[Records provided]
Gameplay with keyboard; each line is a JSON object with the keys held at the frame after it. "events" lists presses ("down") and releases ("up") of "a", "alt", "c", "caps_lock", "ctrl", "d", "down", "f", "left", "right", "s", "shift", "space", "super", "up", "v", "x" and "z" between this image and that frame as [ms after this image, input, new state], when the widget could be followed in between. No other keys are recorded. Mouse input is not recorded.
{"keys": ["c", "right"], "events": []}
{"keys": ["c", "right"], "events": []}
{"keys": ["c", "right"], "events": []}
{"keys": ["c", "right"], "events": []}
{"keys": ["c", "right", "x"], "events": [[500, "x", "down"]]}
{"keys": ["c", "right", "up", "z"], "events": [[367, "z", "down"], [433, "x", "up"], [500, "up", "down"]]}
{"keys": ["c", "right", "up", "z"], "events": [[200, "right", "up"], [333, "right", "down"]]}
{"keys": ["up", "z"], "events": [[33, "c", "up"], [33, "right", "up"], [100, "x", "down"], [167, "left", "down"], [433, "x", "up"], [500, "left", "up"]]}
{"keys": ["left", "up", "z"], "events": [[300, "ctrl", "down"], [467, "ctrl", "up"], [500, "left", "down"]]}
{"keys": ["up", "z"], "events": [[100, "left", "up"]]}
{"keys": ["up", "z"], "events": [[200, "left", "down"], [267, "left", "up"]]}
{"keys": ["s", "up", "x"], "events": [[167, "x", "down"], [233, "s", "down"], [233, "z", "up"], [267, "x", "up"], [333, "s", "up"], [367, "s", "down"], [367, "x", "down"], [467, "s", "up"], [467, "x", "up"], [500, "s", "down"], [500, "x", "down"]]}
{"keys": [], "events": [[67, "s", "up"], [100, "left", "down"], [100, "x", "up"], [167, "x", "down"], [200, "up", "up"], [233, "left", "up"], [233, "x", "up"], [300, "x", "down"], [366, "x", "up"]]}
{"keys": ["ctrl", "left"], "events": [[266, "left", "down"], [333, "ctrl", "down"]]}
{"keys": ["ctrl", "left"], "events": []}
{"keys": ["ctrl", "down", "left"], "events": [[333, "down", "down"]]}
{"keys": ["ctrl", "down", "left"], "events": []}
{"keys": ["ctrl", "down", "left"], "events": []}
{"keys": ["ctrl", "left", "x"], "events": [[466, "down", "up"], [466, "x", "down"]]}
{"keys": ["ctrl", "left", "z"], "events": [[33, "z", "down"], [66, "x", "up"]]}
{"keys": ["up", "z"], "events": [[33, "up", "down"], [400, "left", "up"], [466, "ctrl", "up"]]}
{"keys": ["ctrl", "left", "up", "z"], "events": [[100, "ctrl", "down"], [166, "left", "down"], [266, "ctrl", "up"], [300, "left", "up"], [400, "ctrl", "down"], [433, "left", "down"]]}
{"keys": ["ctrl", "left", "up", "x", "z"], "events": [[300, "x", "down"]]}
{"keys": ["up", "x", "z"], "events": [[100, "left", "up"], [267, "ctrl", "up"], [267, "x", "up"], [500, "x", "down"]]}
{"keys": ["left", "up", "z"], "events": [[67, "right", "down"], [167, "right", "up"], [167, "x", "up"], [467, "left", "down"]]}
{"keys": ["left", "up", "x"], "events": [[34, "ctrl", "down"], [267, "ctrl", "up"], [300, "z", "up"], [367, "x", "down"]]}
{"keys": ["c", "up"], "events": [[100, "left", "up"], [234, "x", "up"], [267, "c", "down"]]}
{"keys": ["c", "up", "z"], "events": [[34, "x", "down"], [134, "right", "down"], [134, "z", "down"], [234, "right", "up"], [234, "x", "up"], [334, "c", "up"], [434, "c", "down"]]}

[Problem to solve] Output every line of the data again, exactly.

[Task response]
Gameplay with keyboard; each line is a JSON object with the keys held at the frame after it. "events" lists presses ("down") and releases ("up") of "a", "alt", "c", "caps_lock", "ctrl", "d", "down", "f", "left", "right", "s", "shift", "space", "super", "up", "v", "x" and "z" between this image and that frame as [ms after this image, input, new state], when the widget could be followed in between. No other keys are recorded. Mouse input is not recorded.
{"keys": ["c", "right"], "events": []}
{"keys": ["c", "right"], "events": []}
{"keys": ["c", "right"], "events": []}
{"keys": ["c", "right"], "events": []}
{"keys": ["c", "right", "x"], "events": [[500, "x", "down"]]}
{"keys": ["c", "right", "up", "z"], "events": [[367, "z", "down"], [433, "x", "up"], [500, "up", "down"]]}
{"keys": ["c", "right", "up", "z"], "events": [[200, "right", "up"], [333, "right", "down"]]}
{"keys": ["up", "z"], "events": [[33, "c", "up"], [33, "right", "up"], [100, "x", "down"], [167, "left", "down"], [433, "x", "up"], [500, "left", "up"]]}
{"keys": ["left", "up", "z"], "events": [[300, "ctrl", "down"], [467, "ctrl", "up"], [500, "left", "down"]]}
{"keys": ["up", "z"], "events": [[100, "left", "up"]]}
{"keys": ["up", "z"], "events": [[200, "left", "down"], [267, "left", "up"]]}
{"keys": ["s", "up", "x"], "events": [[167, "x", "down"], [233, "s", "down"], [233, "z", "up"], [267, "x", "up"], [333, "s", "up"], [367, "s", "down"], [367, "x", "down"], [467, "s", "up"], [467, "x", "up"], [500, "s", "down"], [500, "x", "down"]]}
{"keys": [], "events": [[67, "s", "up"], [100, "left", "down"], [100, "x", "up"], [167, "x", "down"], [200, "up", "up"], [233, "left", "up"], [233, "x", "up"], [300, "x", "down"], [366, "x", "up"]]}
{"keys": ["ctrl", "left"], "events": [[266, "left", "down"], [333, "ctrl", "down"]]}
{"keys": ["ctrl", "left"], "events": []}
{"keys": ["ctrl", "down", "left"], "events": [[333, "down", "down"]]}
{"keys": ["ctrl", "down", "left"], "events": []}
{"keys": ["ctrl", "down", "left"], "events": []}
{"keys": ["ctrl", "left", "x"], "events": [[466, "down", "up"], [466, "x", "down"]]}
{"keys": ["ctrl", "left", "z"], "events": [[33, "z", "down"], [66, "x", "up"]]}
{"keys": ["up", "z"], "events": [[33, "up", "down"], [400, "left", "up"], [466, "ctrl", "up"]]}
{"keys": ["ctrl", "left", "up", "z"], "events": [[100, "ctrl", "down"], [166, "left", "down"], [266, "ctrl", "up"], [300, "left", "up"], [400, "ctrl", "down"], [433, "left", "down"]]}
{"keys": ["ctrl", "left", "up", "x", "z"], "events": [[300, "x", "down"]]}
{"keys": ["up", "x", "z"], "events": [[100, "left", "up"], [267, "ctrl", "up"], [267, "x", "up"], [500, "x", "down"]]}
{"keys": ["left", "up", "z"], "events": [[67, "right", "down"], [167, "right", "up"], [167, "x", "up"], [467, "left", "down"]]}
{"keys": ["left", "up", "x"], "events": [[34, "ctrl", "down"], [267, "ctrl", "up"], [300, "z", "up"], [367, "x", "down"]]}
{"keys": ["c", "up"], "events": [[100, "left", "up"], [234, "x", "up"], [267, "c", "down"]]}
{"keys": ["c", "up", "z"], "events": [[34, "x", "down"], [134, "right", "down"], [134, "z", "down"], [234, "right", "up"], [234, "x", "up"], [334, "c", "up"], [434, "c", "down"]]}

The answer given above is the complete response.